───── Material provided

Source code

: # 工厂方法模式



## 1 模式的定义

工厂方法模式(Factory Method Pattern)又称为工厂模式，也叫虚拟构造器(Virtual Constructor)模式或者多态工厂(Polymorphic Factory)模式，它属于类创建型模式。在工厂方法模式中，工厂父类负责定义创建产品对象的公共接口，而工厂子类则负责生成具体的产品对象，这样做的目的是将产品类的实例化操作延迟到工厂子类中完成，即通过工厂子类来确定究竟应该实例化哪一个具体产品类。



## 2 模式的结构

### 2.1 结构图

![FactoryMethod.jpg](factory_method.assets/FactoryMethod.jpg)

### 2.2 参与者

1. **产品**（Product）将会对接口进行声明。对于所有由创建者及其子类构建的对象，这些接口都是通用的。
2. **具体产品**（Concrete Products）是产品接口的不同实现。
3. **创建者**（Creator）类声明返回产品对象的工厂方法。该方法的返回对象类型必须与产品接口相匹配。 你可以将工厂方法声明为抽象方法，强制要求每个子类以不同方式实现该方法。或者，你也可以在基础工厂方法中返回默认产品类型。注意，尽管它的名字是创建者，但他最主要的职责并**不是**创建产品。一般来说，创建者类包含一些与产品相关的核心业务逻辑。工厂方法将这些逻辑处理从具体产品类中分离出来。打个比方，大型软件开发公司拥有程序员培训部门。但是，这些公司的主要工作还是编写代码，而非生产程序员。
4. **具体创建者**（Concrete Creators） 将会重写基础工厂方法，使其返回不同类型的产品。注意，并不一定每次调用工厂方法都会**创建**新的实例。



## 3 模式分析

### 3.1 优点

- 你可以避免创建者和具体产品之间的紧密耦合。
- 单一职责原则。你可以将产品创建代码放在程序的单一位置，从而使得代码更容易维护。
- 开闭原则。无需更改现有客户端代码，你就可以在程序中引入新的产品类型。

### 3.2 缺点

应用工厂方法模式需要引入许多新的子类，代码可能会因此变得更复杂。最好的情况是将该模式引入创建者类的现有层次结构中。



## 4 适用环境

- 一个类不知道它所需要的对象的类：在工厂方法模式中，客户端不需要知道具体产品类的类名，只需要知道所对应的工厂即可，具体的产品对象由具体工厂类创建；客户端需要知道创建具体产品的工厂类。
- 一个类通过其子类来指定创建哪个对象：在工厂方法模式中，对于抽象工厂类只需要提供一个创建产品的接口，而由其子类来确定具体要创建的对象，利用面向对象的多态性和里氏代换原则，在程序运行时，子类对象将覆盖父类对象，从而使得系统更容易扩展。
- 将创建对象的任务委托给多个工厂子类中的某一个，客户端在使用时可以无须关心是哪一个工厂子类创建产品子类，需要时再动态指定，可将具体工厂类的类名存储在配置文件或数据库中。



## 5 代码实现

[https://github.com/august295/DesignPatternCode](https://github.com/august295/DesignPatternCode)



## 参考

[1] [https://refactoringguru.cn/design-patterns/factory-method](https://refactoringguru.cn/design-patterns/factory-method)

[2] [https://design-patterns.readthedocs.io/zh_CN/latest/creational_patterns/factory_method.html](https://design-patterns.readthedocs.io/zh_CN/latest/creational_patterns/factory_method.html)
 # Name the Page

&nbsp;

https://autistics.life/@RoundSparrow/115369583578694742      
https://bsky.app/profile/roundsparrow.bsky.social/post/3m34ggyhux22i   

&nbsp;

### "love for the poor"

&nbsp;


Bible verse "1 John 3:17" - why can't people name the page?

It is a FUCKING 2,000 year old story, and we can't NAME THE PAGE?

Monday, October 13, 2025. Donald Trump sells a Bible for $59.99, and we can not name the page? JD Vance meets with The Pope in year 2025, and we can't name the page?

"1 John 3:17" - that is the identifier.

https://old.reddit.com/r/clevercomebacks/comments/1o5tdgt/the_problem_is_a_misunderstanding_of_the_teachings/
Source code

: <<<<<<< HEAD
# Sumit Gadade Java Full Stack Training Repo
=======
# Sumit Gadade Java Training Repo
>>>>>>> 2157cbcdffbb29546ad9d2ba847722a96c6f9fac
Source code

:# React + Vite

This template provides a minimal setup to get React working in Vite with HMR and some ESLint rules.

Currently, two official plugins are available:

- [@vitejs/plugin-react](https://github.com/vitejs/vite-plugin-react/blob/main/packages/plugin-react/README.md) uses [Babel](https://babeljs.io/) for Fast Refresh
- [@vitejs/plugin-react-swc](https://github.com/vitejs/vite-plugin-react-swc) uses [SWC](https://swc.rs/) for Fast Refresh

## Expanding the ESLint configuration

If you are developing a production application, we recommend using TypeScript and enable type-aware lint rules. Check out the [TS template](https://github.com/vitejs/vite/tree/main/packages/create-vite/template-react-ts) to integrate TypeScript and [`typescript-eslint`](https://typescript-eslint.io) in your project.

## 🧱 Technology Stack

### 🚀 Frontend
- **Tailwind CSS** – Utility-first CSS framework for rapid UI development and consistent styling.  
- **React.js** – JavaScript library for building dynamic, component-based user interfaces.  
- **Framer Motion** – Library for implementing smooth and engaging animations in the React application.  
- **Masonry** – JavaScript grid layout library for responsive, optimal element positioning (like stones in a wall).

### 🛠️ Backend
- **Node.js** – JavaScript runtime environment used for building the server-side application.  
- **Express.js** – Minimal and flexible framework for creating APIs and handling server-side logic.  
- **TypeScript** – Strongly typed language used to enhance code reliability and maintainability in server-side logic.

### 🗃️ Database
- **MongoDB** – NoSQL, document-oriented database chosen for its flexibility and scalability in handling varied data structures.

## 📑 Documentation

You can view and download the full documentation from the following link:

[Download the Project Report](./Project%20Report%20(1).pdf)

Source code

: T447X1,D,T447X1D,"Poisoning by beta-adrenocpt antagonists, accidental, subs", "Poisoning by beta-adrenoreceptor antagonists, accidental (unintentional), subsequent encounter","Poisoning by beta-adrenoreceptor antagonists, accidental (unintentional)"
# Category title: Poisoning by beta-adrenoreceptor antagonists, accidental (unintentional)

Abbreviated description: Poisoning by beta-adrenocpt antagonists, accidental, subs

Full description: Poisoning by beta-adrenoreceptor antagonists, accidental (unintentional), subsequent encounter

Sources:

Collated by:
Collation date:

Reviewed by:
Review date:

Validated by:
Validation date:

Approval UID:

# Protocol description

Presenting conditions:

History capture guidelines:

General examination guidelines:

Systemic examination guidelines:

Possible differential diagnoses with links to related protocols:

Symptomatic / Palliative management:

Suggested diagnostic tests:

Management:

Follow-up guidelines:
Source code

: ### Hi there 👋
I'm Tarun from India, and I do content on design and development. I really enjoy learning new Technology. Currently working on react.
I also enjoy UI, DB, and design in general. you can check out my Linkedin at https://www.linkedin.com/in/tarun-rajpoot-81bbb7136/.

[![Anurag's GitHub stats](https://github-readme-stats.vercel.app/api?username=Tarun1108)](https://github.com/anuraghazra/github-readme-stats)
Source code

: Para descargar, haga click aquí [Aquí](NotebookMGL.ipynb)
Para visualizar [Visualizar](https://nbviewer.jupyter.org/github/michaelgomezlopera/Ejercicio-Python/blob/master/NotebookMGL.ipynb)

──────────

## What you need to do
Taking every line of the records above into account, tally those that contain "blob" and give only the total.

## Answer to this exercise
2